CHALLENGE ▸
Can you reproduce the data word for word, starting at its very first line and ending at the line containing "v(-27.4, 34) *", with both of those lines included?

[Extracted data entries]

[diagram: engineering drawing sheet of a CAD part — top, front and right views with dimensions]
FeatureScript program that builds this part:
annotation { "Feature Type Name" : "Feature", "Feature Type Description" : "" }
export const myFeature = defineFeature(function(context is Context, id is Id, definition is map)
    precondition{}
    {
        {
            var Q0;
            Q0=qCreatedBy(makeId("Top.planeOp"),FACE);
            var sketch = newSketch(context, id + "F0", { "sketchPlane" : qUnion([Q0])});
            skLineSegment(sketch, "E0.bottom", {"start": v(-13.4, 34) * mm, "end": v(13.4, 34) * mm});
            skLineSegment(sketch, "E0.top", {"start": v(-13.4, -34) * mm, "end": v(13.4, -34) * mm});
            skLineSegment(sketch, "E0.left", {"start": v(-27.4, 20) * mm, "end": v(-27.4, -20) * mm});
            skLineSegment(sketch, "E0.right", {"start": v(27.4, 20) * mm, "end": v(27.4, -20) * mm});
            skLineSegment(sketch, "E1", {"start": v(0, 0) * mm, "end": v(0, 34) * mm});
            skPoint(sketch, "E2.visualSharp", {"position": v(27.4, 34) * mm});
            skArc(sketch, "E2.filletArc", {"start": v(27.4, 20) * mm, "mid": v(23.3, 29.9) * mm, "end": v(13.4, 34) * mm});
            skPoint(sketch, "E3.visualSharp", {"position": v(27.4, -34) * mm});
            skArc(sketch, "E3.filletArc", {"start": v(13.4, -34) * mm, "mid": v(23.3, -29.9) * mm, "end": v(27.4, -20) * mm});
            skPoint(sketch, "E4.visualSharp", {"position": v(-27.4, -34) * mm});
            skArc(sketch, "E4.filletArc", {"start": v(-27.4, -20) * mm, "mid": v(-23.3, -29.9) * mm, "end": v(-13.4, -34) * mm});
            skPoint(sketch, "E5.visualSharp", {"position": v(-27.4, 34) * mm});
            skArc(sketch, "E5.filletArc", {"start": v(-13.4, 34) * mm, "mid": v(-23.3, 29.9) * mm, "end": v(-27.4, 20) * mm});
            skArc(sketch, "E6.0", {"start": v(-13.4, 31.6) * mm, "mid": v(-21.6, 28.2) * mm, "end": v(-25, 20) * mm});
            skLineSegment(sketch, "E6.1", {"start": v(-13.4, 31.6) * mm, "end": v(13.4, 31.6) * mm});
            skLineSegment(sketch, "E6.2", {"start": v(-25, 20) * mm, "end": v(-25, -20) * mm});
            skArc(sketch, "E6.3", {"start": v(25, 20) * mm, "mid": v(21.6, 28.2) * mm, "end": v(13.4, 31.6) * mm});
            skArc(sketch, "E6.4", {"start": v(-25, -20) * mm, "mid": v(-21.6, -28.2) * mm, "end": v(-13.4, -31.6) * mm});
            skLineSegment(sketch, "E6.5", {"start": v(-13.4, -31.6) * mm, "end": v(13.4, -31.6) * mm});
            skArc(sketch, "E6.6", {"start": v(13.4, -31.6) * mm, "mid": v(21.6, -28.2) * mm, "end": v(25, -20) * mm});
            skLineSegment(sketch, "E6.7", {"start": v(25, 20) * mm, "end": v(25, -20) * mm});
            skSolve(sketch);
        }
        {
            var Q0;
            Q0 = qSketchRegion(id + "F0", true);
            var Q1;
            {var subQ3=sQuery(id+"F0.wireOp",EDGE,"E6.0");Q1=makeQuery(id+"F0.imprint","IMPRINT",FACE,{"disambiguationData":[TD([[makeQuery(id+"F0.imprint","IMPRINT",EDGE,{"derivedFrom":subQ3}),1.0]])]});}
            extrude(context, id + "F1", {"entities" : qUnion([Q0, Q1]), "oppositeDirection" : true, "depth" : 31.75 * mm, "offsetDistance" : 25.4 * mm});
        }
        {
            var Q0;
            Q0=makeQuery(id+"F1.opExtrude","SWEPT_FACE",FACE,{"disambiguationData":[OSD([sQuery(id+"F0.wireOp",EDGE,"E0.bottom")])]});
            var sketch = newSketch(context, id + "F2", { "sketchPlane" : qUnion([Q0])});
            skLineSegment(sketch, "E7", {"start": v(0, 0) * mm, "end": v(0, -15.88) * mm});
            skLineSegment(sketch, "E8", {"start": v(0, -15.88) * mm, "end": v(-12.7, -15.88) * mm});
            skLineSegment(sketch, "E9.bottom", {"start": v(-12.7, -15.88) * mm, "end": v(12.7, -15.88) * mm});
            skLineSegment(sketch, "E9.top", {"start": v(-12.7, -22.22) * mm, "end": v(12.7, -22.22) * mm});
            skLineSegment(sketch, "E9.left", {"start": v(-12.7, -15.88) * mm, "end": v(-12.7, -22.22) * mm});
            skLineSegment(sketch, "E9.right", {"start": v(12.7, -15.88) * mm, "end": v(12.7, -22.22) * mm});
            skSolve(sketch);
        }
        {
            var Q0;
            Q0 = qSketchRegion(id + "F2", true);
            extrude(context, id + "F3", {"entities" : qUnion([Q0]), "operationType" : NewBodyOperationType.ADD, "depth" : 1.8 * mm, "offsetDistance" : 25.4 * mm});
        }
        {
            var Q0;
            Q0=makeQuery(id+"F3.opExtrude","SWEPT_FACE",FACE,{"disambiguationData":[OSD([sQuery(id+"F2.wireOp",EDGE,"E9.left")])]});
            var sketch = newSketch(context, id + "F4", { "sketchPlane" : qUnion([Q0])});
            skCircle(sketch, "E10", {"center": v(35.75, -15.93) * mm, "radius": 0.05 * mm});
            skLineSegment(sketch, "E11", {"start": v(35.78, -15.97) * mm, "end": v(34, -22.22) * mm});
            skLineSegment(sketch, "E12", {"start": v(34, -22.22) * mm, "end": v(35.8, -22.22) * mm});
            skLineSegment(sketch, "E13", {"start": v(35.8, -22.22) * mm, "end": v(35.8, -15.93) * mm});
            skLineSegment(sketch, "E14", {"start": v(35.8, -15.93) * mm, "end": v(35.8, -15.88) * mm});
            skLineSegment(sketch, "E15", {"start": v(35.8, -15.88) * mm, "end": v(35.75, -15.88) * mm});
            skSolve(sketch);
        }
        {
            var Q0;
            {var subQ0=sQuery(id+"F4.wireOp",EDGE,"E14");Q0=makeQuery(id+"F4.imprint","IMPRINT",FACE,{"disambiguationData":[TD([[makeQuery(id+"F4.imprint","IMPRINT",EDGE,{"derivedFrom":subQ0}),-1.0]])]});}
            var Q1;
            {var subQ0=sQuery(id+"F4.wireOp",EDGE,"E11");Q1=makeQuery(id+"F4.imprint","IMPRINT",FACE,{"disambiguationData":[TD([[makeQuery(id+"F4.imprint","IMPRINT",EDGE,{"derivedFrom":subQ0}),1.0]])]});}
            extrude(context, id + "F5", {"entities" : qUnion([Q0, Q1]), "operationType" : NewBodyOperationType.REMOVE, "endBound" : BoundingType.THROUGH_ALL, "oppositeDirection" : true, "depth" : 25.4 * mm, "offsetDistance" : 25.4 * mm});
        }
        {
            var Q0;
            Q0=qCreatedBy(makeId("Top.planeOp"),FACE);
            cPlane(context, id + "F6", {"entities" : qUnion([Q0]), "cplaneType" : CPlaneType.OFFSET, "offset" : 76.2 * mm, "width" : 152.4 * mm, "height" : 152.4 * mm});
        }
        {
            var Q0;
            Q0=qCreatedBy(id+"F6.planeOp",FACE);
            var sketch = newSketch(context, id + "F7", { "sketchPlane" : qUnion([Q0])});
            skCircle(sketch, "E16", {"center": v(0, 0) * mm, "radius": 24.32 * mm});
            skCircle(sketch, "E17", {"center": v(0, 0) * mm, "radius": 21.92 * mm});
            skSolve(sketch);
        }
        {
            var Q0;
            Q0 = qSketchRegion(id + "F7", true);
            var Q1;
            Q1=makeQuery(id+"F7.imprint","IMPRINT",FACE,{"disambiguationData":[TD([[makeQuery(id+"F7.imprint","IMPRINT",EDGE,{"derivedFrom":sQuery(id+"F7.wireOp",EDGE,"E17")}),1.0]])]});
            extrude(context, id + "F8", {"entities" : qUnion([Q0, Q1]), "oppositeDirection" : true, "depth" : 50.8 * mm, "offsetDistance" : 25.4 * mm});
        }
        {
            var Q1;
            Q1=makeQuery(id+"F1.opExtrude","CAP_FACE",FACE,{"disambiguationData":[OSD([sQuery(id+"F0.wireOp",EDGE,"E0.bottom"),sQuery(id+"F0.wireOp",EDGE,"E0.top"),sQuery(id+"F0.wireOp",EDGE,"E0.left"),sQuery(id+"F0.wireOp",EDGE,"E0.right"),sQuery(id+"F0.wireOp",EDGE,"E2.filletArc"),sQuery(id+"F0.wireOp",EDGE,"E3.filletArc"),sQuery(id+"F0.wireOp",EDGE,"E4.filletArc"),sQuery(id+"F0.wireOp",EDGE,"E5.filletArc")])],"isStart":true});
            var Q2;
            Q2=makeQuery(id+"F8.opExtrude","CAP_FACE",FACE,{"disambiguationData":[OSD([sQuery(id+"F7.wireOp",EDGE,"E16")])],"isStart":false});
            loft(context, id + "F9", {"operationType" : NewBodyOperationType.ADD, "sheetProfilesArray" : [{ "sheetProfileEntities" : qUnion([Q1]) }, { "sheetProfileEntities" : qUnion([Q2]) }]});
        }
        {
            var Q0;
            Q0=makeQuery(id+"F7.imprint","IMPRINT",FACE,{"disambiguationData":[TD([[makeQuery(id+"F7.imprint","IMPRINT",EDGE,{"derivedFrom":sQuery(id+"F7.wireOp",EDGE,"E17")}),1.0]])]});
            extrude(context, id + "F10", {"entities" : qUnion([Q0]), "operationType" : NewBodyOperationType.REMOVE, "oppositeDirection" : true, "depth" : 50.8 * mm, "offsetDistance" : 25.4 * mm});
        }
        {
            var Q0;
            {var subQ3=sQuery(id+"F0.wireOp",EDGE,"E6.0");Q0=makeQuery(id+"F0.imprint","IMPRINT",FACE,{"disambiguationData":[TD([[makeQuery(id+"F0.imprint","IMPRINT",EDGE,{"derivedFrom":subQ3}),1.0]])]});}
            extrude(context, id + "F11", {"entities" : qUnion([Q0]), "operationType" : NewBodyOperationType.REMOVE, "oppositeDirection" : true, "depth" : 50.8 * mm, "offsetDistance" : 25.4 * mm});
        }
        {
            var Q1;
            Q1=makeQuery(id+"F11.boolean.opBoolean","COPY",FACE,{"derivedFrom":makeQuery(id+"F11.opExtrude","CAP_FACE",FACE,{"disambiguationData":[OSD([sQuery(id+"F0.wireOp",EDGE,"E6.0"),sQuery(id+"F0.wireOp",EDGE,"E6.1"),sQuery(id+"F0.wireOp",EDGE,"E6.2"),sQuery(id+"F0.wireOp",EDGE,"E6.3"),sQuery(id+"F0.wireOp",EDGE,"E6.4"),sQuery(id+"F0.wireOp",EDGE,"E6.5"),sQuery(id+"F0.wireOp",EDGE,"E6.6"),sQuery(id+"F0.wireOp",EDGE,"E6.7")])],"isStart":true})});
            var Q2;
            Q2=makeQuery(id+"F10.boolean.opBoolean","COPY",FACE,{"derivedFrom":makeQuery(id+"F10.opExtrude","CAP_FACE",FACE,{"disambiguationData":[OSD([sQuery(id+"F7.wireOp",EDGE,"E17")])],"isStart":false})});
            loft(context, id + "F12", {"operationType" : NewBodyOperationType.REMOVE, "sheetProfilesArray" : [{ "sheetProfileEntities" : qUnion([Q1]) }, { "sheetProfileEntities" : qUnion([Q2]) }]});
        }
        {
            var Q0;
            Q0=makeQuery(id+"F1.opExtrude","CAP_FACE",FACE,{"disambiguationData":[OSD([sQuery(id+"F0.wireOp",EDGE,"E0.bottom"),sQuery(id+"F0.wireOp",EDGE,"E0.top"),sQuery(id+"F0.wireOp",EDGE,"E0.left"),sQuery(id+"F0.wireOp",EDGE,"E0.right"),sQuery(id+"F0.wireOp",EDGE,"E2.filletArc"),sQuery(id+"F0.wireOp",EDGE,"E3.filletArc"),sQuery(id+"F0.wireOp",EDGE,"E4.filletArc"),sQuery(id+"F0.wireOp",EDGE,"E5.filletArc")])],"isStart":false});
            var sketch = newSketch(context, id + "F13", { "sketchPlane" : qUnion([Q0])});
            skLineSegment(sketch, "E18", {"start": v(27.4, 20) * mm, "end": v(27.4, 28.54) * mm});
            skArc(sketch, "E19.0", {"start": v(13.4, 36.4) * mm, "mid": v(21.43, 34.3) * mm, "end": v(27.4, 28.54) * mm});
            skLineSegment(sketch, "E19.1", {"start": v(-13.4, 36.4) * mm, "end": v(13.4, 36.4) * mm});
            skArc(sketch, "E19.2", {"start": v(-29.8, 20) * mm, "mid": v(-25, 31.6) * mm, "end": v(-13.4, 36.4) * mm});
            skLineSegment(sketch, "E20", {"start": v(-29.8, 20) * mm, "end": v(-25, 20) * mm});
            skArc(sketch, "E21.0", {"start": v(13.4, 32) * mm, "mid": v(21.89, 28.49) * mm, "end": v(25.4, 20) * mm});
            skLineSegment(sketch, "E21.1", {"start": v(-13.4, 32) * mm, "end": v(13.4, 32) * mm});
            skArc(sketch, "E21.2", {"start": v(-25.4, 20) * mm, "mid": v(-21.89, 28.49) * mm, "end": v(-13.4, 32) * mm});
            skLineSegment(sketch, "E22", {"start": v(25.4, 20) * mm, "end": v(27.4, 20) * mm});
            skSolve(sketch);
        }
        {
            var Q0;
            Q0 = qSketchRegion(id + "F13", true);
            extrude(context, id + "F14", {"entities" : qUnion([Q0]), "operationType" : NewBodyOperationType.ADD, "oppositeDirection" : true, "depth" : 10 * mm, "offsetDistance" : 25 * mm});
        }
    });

WRITTEN ANSWER ▸
[diagram: engineering drawing sheet of a CAD part — top, front and right views with dimensions]
FeatureScript program that builds this part:
annotation { "Feature Type Name" : "Feature", "Feature Type Description" : "" }
export const myFeature = defineFeature(function(context is Context, id is Id, definition is map)
    precondition{}
    {
        {
            var Q0;
            Q0=qCreatedBy(makeId("Top.planeOp"),FACE);
            var sketch = newSketch(context, id + "F0", { "sketchPlane" : qUnion([Q0])});
            skLineSegment(sketch, "E0.bottom", {"start": v(-13.4, 34) * mm, "end": v(13.4, 34) * mm});
            skLineSegment(sketch, "E0.top", {"start": v(-13.4, -34) * mm, "end": v(13.4, -34) * mm});
            skLineSegment(sketch, "E0.left", {"start": v(-27.4, 20) * mm, "end": v(-27.4, -20) * mm});
            skLineSegment(sketch, "E0.right", {"start": v(27.4, 20) * mm, "end": v(27.4, -20) * mm});
            skLineSegment(sketch, "E1", {"start": v(0, 0) * mm, "end": v(0, 34) * mm});
            skPoint(sketch, "E2.visualSharp", {"position": v(27.4, 34) * mm});
            skArc(sketch, "E2.filletArc", {"start": v(27.4, 20) * mm, "mid": v(23.3, 29.9) * mm, "end": v(13.4, 34) * mm});
            skPoint(sketch, "E3.visualSharp", {"position": v(27.4, -34) * mm});
            skArc(sketch, "E3.filletArc", {"start": v(13.4, -34) * mm, "mid": v(23.3, -29.9) * mm, "end": v(27.4, -20) * mm});
            skPoint(sketch, "E4.visualSharp", {"position": v(-27.4, -34) * mm});
            skArc(sketch, "E4.filletArc", {"start": v(-27.4, -20) * mm, "mid": v(-23.3, -29.9) * mm, "end": v(-13.4, -34) * mm});
            skPoint(sketch, "E5.visualSharp", {"position": v(-27.4, 34) * mm});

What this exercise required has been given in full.